Why are we not surprised to learn that nearly half of the graduates of the Ralph R. Papitto School of Law at Roger Williams University flunk their Rhode Island Bar exams? (And who could fail to see the irony in the Urinal's preceding human interest story, about a recent grad who actually passed the test on the third try, but couldn't get a lawyer's job, and is now working in a real bar?)

Ralph R. Papitto School of Law. Well, thank God it isn't another Benny Woods or Alan Shawn Feinstein production, but why does it make your superior correspondents think of Bob Newhart's famous "Grace L. Ferguson Airline and Screen Door Company"?

Go home

God, the idea of having the hideous First Enablers, Barbara Bush and Laura Bush, being pushed out together before the media reptiles is appalling enough, but at least they came off as poster gals for hypocrisy while trying to promote tourism in Washington, DC, during a recent dog-and-pony show.

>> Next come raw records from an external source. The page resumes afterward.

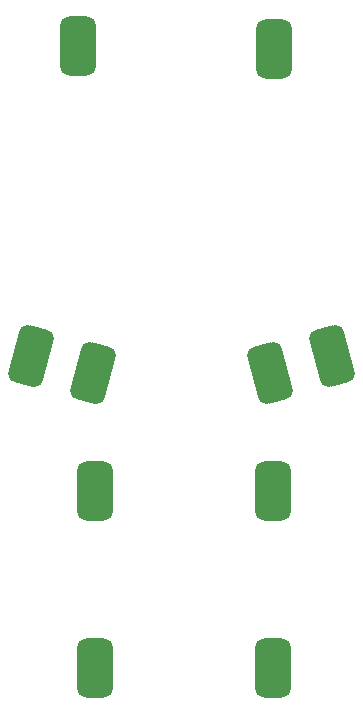
<source format=gbr>
%TF.GenerationSoftware,KiCad,Pcbnew,6.0.0-rc1-unknown-65cbf2d2b7~144~ubuntu18.04.1*%
%TF.CreationDate,2022-01-27T22:08:06+01:00*%
%TF.ProjectId,raketenpinguin,72616b65-7465-46e7-9069-6e6775696e2e,rev?*%
%TF.SameCoordinates,Original*%
%TF.FileFunction,Paste,Bot*%
%TF.FilePolarity,Positive*%
%FSLAX46Y46*%
G04 Gerber Fmt 4.6, Leading zero omitted, Abs format (unit mm)*
G04 Created by KiCad (PCBNEW 6.0.0-rc1-unknown-65cbf2d2b7~144~ubuntu18.04.1) date 2022-01-27 22:08:06*
%MOMM*%
%LPD*%
G01*
G04 APERTURE LIST*
G04 Aperture macros list*
%AMRoundRect*
0 Rectangle with rounded corners*
0 $1 Rounding radius*
0 $2 $3 $4 $5 $6 $7 $8 $9 X,Y pos of 4 corners*
0 Add a 4 corners polygon primitive as box body*
4,1,4,$2,$3,$4,$5,$6,$7,$8,$9,$2,$3,0*
0 Add four circle primitives for the rounded corners*
1,1,$1+$1,$2,$3*
1,1,$1+$1,$4,$5*
1,1,$1+$1,$6,$7*
1,1,$1+$1,$8,$9*
0 Add four rect primitives between the rounded corners*
20,1,$1+$1,$2,$3,$4,$5,0*
20,1,$1+$1,$4,$5,$6,$7,0*
20,1,$1+$1,$6,$7,$8,$9,0*
20,1,$1+$1,$8,$9,$2,$3,0*%
G04 Aperture macros list end*
%ADD10RoundRect,0.750000X0.750000X-1.750000X0.750000X1.750000X-0.750000X1.750000X-0.750000X-1.750000X0*%
%ADD11RoundRect,0.750000X1.177378X-1.496256X0.271511X1.884484X-1.177378X1.496256X-0.271511X-1.884484X0*%
%ADD12RoundRect,0.750000X0.271511X-1.884484X1.177378X1.496256X-0.271511X1.884484X-1.177378X-1.496256X0*%
G04 APERTURE END LIST*
D10*
%TO.C,R101*%
X87060000Y-80620000D03*
X87060000Y-95620000D03*
%TD*%
D11*
%TO.C,D101*%
X91998000Y-69181189D03*
X86782000Y-70578812D03*
%TD*%
D10*
%TO.C,J101*%
X70540000Y-42960000D03*
%TD*%
D12*
%TO.C,D102*%
X71798000Y-70578812D03*
X66582000Y-69181189D03*
%TD*%
D10*
%TO.C,J102*%
X87130000Y-43180000D03*
%TD*%
%TO.C,R102*%
X71980000Y-80620000D03*
X71980000Y-95620000D03*
%TD*%
M02*

</source>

This at a time when 1600 Pennsylvania Avenue is closed to tourism -- well, at least for the great unwashed -- due to the terrorism scare. Celebs and big donors are still welcome, of course. This despite the fact that no one shy of Osama bin Laden could provoke a more frightened response in us than the death mask face and affectations of invited guest Baba Wawa.

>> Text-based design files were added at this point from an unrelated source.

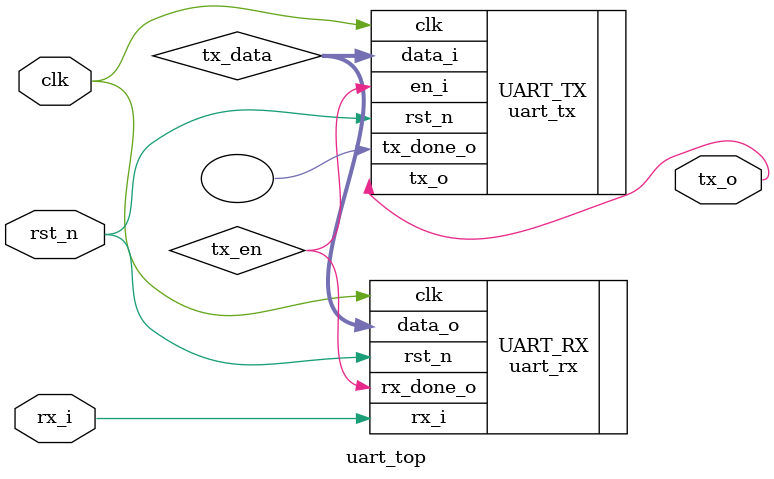
<source format=v>
`timescale 1ns / 1ps

module uart_top(
    input clk,
    input rst_n,
    input rx_i,    
    output tx_o
);

//-------------------------------------------------------------------------------
wire tx_en;
wire [7:0] tx_data;
        
//-------------------------------------------------------------------------------        
uart_rx UART_RX(
    .clk(clk),
    .rst_n(rst_n),
    .rx_i(rx_i),
    .data_o(tx_data),
    .rx_done_o(tx_en)
);

//-------------------------------------------------------------------------------       
uart_tx UART_TX(
    .clk(clk),
    .rst_n(rst_n),
    .en_i(tx_en),
    .data_i(tx_data),
    .tx_o(tx_o),    
    .tx_done_o()
);   

//-------------------------------------------------------------------------------
endmodule

</source>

Sure, please come to Washington. Just not to our house. "Home for the Holidays," indeed.

Paddleboro redux?

This from the police log in the Jamestown Press of December 6, recalling the arrests for spatula-equipped S&M parties in Attleboro, Massachusetts, aka Paddleboro:

"A Spanker woman told police that some Christmas lights had been stolen from her property . . . "

May we assume the lights were red?

The shining bucket

Your superior correspondents can't tell you how impressed we continue to be with developments in Jorge's ancestral city of Pawtucket, aka The Bucket. We spoke the other day with Herb Weiss, the program manager for development projects in the city's planning department, as he told us about the latest living/work project earmarked for artists. It's at the J&K Sayles Building, situated ideally on the Blackstone River across from the Pawtucket Armory.

A Boston developer is putting the deal together, but the real genesis began with Morris and Phyllis Nathanson, whose Blackstone Studios abuts the Sayles property. Another key player was Casa Diablo regular Teresa Level. This is a $50 million project, folks, and underscores how Pawtucket has taken the art/living space idea and really run with it. Weiss has gotten the ball rolling in recent years, but this has been the vision in many ways of the Nathansons, who began working at it 15 years ago.

By the way, the Foundry sale at Blackstone Studios continues this Saturday and Sunday. Admission is free, and besides seeing a lot of great one-of-a-kind art works for sale, you'll get a chance to see what the excitement is about in Pawtucket.